_Exercise description_: Lay out every line of the data below as a Markdown table with the columns Row and Line, numbering the rows and skipping blank lines. Leave out the lines that mark pictures.

_Records supplied_:

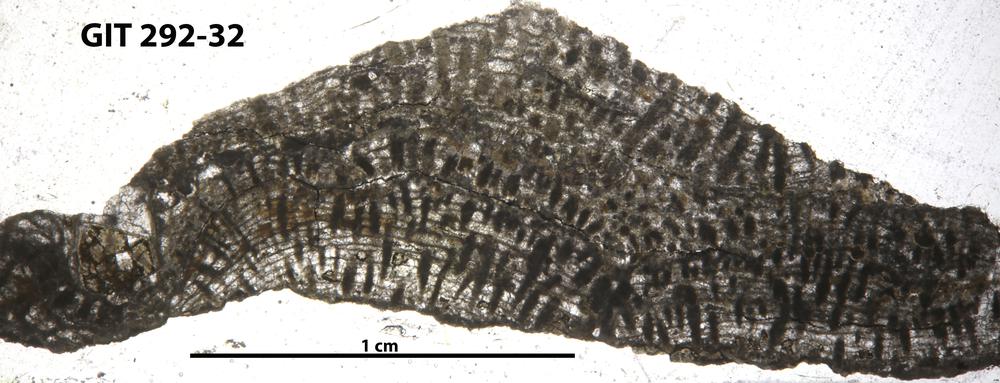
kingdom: Animalia
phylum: Porifera
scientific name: Porifera
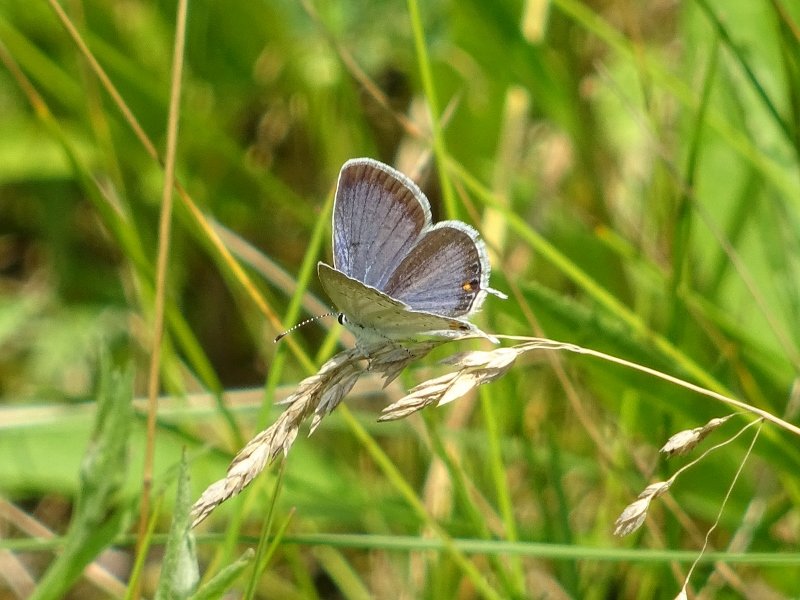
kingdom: Animalia
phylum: Arthropoda
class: Insecta
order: Lepidoptera
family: Lycaenidae
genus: Elkalyce
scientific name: Elkalyce comyntas
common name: Eastern Tailed-Blue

_Solution below_:
| Row | Line |
|---|---|
| 1 | kingdom: Animalia |
| 2 | phylum: Porifera |
| 3 | scientific name: Porifera |
| 4 | kingdom: Animalia |
| 5 | phylum: Arthropoda |
| 6 | class: Insecta |
| 7 | order: Lepidoptera |
| 8 | family: Lycaenidae |
| 9 | genus: Elkalyce |
| 10 | scientific name: Elkalyce comyntas |
| 11 | common name: Eastern Tailed-Blue |